Alors qu’Émilie Thuillier, la mairesse sortante d’Ahuntsic-Cartierville, en a fait une pièce majeure de son programme électoral, la future administration de Projet Montréal aura fort à faire pour convaincre plusieurs citoyens, organisations et institutions directement touchées par le projet.
Pour faire avancer le projet, une administration Thuillier entend mener discussions, consultations et négociations en collaboration avec « tous les partenaires impliqués », quitte à les étirer jusqu’en 2025. Mais que, s’il le fallait, elle irait jusqu’à acquérir des terrains pour le faire aboutir.

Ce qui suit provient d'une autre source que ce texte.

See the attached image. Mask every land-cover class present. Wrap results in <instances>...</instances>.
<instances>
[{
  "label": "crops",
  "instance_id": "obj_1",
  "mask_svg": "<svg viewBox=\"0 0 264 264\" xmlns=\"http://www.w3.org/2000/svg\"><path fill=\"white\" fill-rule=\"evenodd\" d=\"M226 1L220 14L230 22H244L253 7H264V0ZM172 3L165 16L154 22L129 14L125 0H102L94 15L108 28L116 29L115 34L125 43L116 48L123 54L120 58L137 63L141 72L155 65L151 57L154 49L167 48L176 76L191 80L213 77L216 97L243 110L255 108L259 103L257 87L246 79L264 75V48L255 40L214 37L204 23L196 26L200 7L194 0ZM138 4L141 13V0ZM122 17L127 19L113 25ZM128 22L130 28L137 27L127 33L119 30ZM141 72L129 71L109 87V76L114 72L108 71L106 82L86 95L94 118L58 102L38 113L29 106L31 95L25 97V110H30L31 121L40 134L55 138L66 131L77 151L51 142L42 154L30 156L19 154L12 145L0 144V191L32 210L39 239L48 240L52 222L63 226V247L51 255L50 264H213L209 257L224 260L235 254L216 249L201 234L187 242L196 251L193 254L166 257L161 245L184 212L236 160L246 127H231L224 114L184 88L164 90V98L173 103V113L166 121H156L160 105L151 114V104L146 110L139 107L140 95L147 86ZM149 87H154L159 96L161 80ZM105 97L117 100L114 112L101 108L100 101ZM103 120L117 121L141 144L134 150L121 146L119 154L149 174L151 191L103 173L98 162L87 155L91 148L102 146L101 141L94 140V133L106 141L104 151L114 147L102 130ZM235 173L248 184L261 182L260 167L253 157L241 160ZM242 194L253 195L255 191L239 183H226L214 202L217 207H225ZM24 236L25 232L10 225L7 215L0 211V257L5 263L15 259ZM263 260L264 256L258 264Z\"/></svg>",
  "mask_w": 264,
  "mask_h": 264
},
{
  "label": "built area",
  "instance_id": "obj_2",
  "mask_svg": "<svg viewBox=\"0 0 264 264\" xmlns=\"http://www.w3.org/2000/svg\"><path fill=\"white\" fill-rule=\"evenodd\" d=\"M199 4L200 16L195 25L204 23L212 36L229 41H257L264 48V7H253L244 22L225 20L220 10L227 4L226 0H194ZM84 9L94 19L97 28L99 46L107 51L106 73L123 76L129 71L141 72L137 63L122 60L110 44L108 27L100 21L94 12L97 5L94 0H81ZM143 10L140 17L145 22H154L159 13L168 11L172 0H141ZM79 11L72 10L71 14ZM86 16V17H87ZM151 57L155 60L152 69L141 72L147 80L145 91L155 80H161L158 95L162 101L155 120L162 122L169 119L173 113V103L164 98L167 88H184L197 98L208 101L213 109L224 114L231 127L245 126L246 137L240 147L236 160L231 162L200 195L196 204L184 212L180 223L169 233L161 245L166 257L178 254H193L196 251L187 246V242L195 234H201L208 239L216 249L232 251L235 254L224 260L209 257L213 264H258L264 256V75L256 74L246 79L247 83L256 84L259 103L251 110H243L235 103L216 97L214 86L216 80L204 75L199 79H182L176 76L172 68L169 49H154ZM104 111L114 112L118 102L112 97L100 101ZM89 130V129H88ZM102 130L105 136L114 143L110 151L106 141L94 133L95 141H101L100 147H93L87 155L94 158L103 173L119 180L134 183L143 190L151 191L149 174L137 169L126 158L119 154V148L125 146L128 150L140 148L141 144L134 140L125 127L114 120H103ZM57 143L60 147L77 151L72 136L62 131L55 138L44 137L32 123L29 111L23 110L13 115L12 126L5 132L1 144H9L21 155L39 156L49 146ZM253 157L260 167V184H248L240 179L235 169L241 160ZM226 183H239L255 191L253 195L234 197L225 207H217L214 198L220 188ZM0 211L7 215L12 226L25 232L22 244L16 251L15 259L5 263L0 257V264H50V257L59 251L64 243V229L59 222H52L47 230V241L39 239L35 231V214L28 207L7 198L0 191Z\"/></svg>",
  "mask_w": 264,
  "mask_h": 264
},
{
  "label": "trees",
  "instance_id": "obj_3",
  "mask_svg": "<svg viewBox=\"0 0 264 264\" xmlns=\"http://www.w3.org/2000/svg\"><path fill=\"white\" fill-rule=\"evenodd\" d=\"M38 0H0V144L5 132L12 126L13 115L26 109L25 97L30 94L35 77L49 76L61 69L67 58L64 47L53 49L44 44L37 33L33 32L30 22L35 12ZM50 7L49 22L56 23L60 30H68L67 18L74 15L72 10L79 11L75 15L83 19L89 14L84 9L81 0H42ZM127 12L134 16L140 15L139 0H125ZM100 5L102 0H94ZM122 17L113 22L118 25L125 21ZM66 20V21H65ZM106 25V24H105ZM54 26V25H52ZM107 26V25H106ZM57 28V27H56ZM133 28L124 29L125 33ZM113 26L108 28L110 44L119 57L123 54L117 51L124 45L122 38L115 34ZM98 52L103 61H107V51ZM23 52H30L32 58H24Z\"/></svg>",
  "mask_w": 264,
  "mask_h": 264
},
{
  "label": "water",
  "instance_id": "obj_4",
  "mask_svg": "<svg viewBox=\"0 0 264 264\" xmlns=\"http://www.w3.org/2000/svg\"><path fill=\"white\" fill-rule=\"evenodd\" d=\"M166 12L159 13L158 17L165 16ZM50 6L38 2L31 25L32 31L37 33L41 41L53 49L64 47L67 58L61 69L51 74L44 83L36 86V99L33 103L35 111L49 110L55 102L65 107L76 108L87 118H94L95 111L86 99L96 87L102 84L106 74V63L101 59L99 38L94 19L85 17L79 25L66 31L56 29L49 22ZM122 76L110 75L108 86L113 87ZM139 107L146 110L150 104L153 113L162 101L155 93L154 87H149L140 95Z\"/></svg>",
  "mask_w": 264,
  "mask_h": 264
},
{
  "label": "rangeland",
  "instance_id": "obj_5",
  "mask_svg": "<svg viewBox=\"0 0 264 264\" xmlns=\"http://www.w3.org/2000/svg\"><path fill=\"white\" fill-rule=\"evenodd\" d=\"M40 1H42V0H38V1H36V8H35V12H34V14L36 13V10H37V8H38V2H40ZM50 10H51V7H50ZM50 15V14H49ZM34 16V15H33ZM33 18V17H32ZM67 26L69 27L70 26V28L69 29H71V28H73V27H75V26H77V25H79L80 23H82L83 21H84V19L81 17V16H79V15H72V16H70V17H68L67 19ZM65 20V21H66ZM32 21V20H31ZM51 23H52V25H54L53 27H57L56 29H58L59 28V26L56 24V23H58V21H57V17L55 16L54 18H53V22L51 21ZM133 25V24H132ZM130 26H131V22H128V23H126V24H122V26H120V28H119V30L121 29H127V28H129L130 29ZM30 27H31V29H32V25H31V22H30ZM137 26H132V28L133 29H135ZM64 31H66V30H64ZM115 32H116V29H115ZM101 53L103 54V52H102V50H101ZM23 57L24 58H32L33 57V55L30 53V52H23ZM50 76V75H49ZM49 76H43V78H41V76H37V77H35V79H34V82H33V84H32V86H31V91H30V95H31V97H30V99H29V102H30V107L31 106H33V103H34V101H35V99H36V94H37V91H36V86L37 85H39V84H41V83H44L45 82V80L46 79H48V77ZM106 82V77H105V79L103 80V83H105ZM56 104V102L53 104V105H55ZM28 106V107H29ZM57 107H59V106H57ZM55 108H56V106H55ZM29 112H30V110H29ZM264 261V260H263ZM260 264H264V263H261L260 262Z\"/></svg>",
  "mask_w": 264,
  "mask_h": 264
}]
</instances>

« Nous n’en sommes pas encore là, commente Jérôme Normand, conseiller membre de l’équipe Thuillier et fortement impliqué depuis des années dans le projet de promenade. On veut avant tout trouver des solutions terre-à-terre, préparées des firmes spécialisées en architecture du paysage, pour désamorcer les appréhensions des propriétaires riverains concernées. On veut faire appel à l’intelligence collective et à la bonne foi de tous. On veut un projet réalisé pour le bien commun, sécuritaire, calme, beau… Il n’est pas question de brandir l’arme de l’expropriation à ce stade, mais, oui, nous avons cet outil à notre disposition. »
Lors d’une conférence de presse tenue jeudi dernier (7 octobre) au parc Maurice-Richard, l’équipe Thuillier a réitéré sa volonté d’aménager une promenade piétonne universellement accessible directement sur les berges, tel que réclamé depuis des années par les citoyens de l’arrondissement, d’ici 2025.
Edmond-Laurendeau
Pour le moment, les divers propriétaires privés et institutionnels concernés refusent catégoriquement le projet. Sauf un.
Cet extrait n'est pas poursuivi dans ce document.